### Task statement:
Rewrite the rows as a numbered list, starting at the line with "order: Asterales" and continuing through the end of the rows, leaving out any blank lines.

[Data taken from a collection]
-------

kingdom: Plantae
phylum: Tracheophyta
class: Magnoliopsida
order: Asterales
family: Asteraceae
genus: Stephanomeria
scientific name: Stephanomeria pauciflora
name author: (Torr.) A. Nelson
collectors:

-------

### The answer:
1. order: Asterales
2. family: Asteraceae
3. genus: Stephanomeria
4. scientific name: Stephanomeria pauciflora
5. name author: (Torr.) A. Nelson
6. collectors:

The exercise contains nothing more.